Texto de lectura |
::::

Al margen de Flórez, en el rol titular se encontraba el barítono ruso Rodion Pogossov, quien fuera Don Giovanni en Oviedo hace unos meses. Estamos ante un barítono con muy buen material pero de técnica y modos pedestres. Su Fígaro es rudo y socarrón en demasía, ajeno por lo general a esa orfebrería de la palabra que requiere la teatralidad de Rossini. Kate Lindsey era Rossina. Una vez superada su inicial guturalidad y su general entubamiento, estamos ante una mezzo estimable, que domina el estilo y la coloratura. Resulta teatral y si no fuera por los abundantes cambios de color de su instrumento, podría haber dejado una Rossina digna de mención y no meramente estimable. Muy solvente, aunque vocalmente un tanto básico, el Bartolo de Renato Girolami. Peter Rose, al que alabamos aquí como Ochs en Rosenkavalier, es un Basilio con oficio pero ajeno al lenguaje rossiniano. Y muy apreciable, por último, el desempeño de la joven Hanna-Elisabeth Müller, habitual de la casa en Múnich, como Berta, mostrando un material bien timbrado, brillante y en domino del estilo.
Se reponía en escena la producción ya clásica de Ferruccio Soleri. Estamos ante un decorado circular (Carlo Tommasi) que presenta dos espacios (exterior e interior de la casa de Don Basilio y Rossina). Sin alardes ni aspiraciones, pero son solvencia, facilita el juego teatral propio del libreto, con sus gags, y aunque no entusiasma, cumple con su cometido de producción clásica sin ambiciones. Por último, no nos entusiasmó la labor de Antonello Allemandi, que no hizo otra cosa desde el foso que acompañar sin pena ni gloria, sin intenciones, con un brío general, a veces alborotado, a veces teatral. Faena de aliño, que dirían los taurinos.

::::

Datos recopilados
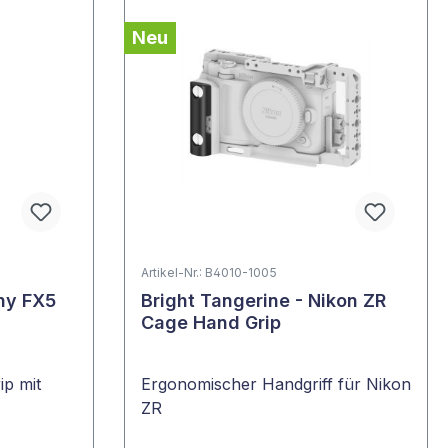
Neu
Artikel-Nr.: B4010-1005
ony FX5
Bright Tangerine - Nikon ZR
Cage Hand Grip
p mit
Ergonomischer Handgriff für Nikon
ZR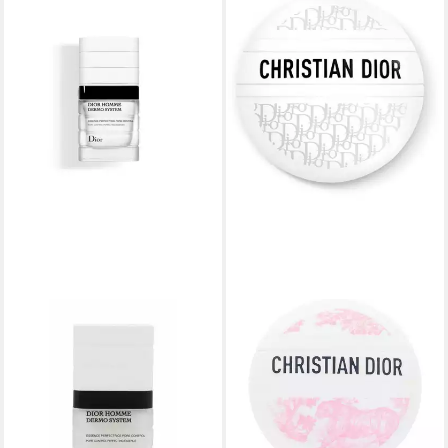
DIOR
DIOR
Tagescreme Homme Dermo
Tagescreme Le Baume
System Pore Control
Multifunktionaler Balsam
79,19 €
Perfecting Essence
(1.583,80 €/ 1 l)
98,70 €
lieferbar - in 8-10 Werktagen bei
(1.974,00 €/ 1 l)
dir
lieferbar - in 9-11 Werktagen bei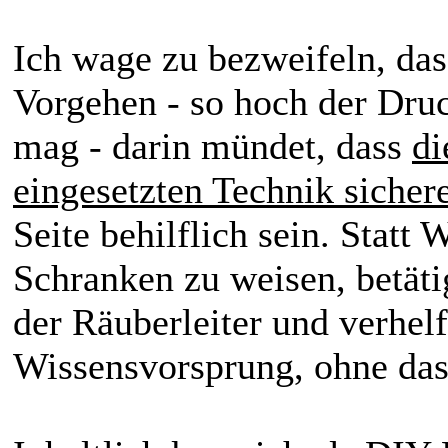
Ich wage zu bezweifeln, dass
Vorgehen - so hoch der Druc
mag - darin mündet, dass
di
eingesetzten Technik sichere
Seite behilflich sein. Statt 
Schranken zu weisen, betätig
der Räuberleiter und verhel
Wissensvorsprung, ohne da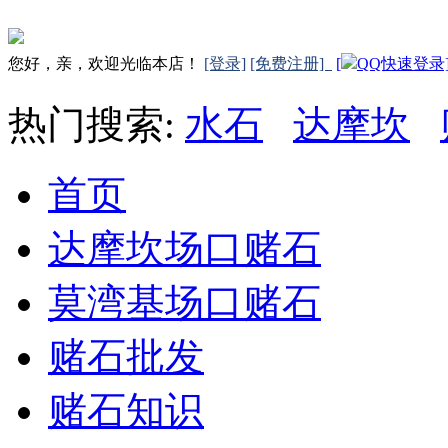
您好，亲，欢迎光临本店！
[登录]
[免费注册]
[
QQ快速登录
热门搜索:
水石
达摩坎
首页
达摩坎场口赌石
莫湾基场口赌石
赌石批发
赌石知识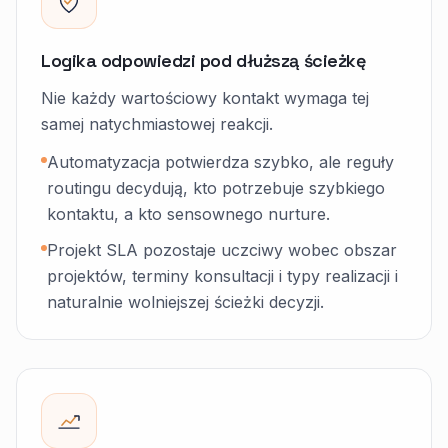
Logika odpowiedzi pod dłuższą ścieżkę
Nie każdy wartościowy kontakt wymaga tej
samej natychmiastowej reakcji.
Automatyzacja potwierdza szybko, ale reguły
routingu decydują, kto potrzebuje szybkiego
kontaktu, a kto sensownego nurture.
Projekt SLA pozostaje uczciwy wobec obszar
projektów, terminy konsultacji i typy realizacji i
naturalnie wolniejszej ścieżki decyzji.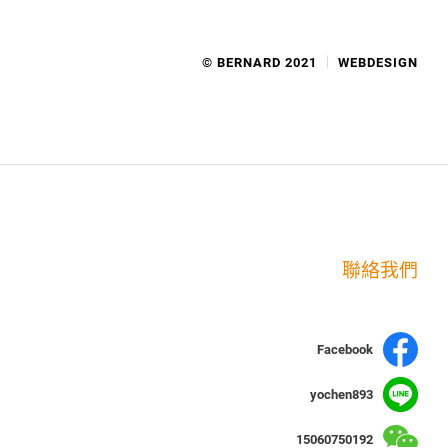
© BERNARD 2021
WEBDESIGN
聯絡我們
Facebook
yochen893
15060750192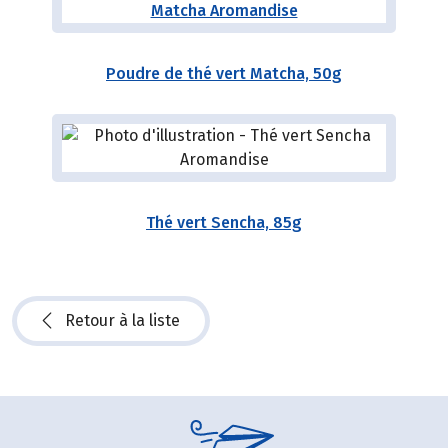
Poudre de thé vert Matcha, 50g
Thé vert Sencha, 85g
Retour à la liste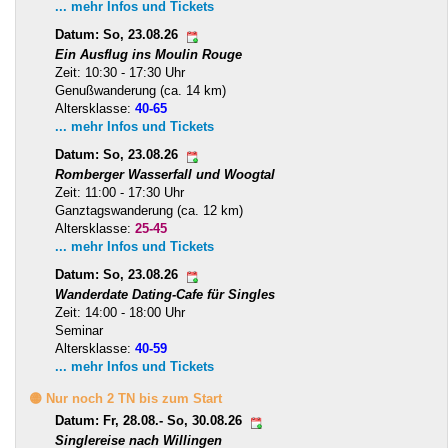
... mehr Infos und Tickets
Datum: So, 23.08.26
Ein Ausflug ins Moulin Rouge
Zeit: 10:30 - 17:30 Uhr
Genußwanderung (ca. 14 km)
Altersklasse:
40-65
... mehr Infos und Tickets
Datum: So, 23.08.26
Romberger Wasserfall und Woogtal
Zeit: 11:00 - 17:30 Uhr
Ganztagswanderung (ca. 12 km)
Altersklasse:
25-45
... mehr Infos und Tickets
Datum: So, 23.08.26
Wanderdate Dating-Cafe für Singles
Zeit: 14:00 - 18:00 Uhr
Seminar
Altersklasse:
40-59
... mehr Infos und Tickets
🟡 Nur noch 2 TN bis zum Start
Datum: Fr, 28.08.- So, 30.08.26
Singlereise nach Willingen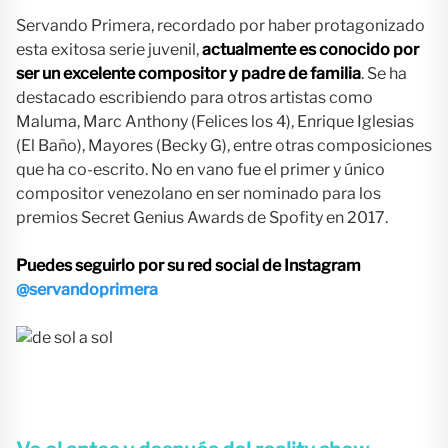
Servando Primera, recordado por haber protagonizado
esta exitosa serie juvenil,
actualmente es conocido por
ser un excelente compositor y padre de familia
. Se ha
destacado escribiendo para otros artistas como
Maluma, Marc Anthony (Felices los 4), Enrique Iglesias
(El Baño), Mayores (Becky G), entre otras composiciones
que ha co-escrito. No en vano fue el primer y único
compositor venezolano en ser nominado para los
premios Secret Genius Awards de Spofity en 2017.
Puedes seguirlo por su red social de Instagram
@servandoprimera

::::

Lista de tareas |
• A. Según la reseña, ¿qué barítono cantó el papel titular?
• B. Transcribe, por favor, el fragmento de la reseña que va desde "Se reponía en" hasta "dirían los taurinos.", ambos incluidos.

Lista de respuestas |
• A. El barítono ruso Rodion Pogossov.

• B.
Se reponía en escena la producción ya clásica de Ferruccio Soleri. Estamos ante un decorado circular (Carlo Tommasi) que presenta dos espacios (exterior e interior de la casa de Don Basilio y Rossina). Sin alardes ni aspiraciones, pero son solvencia, facilita el juego teatral propio del libreto, con sus gags, y aunque no entusiasma, cumple con su cometido de producción clásica sin ambiciones. Por último, no nos entusiasmó la labor de Antonello Allemandi, que no hizo otra cosa desde el foso que acompañar sin pena ni gloria, sin intenciones, con un brío general, a veces alborotado, a veces teatral. Faena de aliño, que dirían los taurinos.